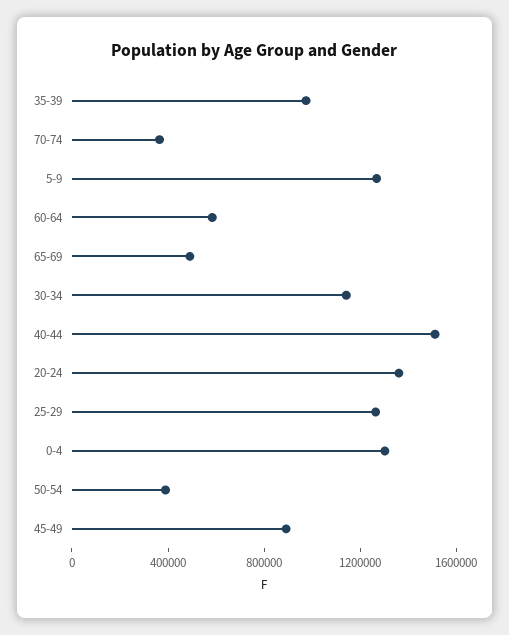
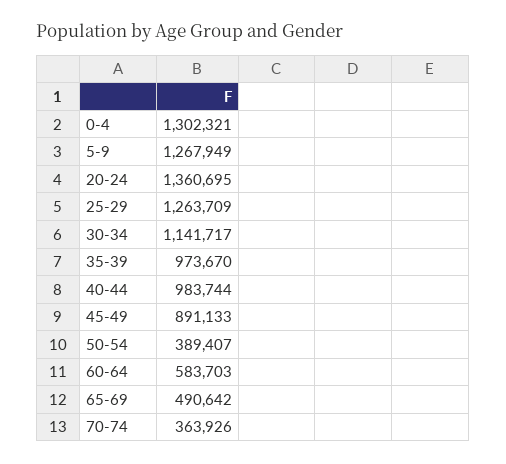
  {
    "35-39": 973670,
    "70-74": 363926,
    "5-9": 1267949,
    "60-64": 583703,
    "65-69": 490642,
    "30-34": 1141717,
-   "40-44": 1500000,
+   "40-44": 983744,
    "20-24": 1360695,
    "25-29": 1263709,
    "0-4": 1302321,
    "50-54": 389407,
    "45-49": 891133
  }

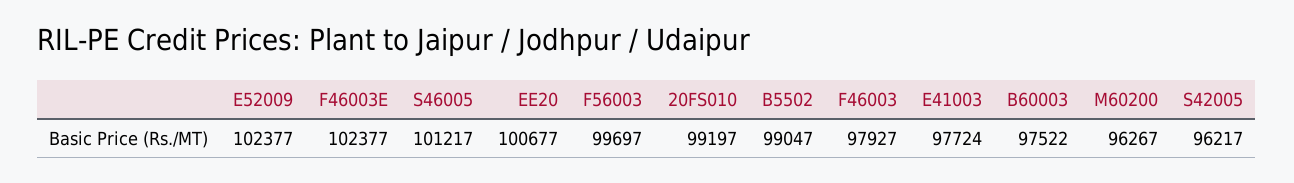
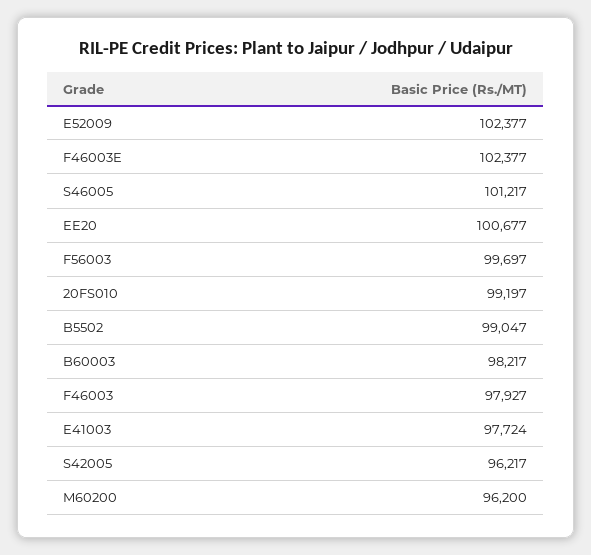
  {
    "E52009": 102377,
    "F46003E": 102377,
    "S46005": 101217,
    "EE20": 100677,
    "F56003": 99697,
    "20FS010": 99197,
    "B5502": 99047,
    "F46003": 97927,
    "E41003": 97724,
-   "B60003": 97522,
+   "B60003": 98217,
-   "M60200": 96267,
+   "M60200": 96200,
    "S42005": 96217
  }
================
[WHAT YOU WILL DO]
Repeat the data above exactly, leaving out any pictures it holds.

[RESULT]
  {
    "35-39": 973670,
    "70-74": 363926,
    "5-9": 1267949,
    "60-64": 583703,
    "65-69": 490642,
    "30-34": 1141717,
-   "40-44": 1500000,
+   "40-44": 983744,
    "20-24": 1360695,
    "25-29": 1263709,
    "0-4": 1302321,
    "50-54": 389407,
    "45-49": 891133
  }

  {
    "E52009": 102377,
    "F46003E": 102377,
    "S46005": 101217,
    "EE20": 100677,
    "F56003": 99697,
    "20FS010": 99197,
    "B5502": 99047,
    "F46003": 97927,
    "E41003": 97724,
-   "B60003": 97522,
+   "B60003": 98217,
-   "M60200": 96267,
+   "M60200": 96200,
    "S42005": 96217
  }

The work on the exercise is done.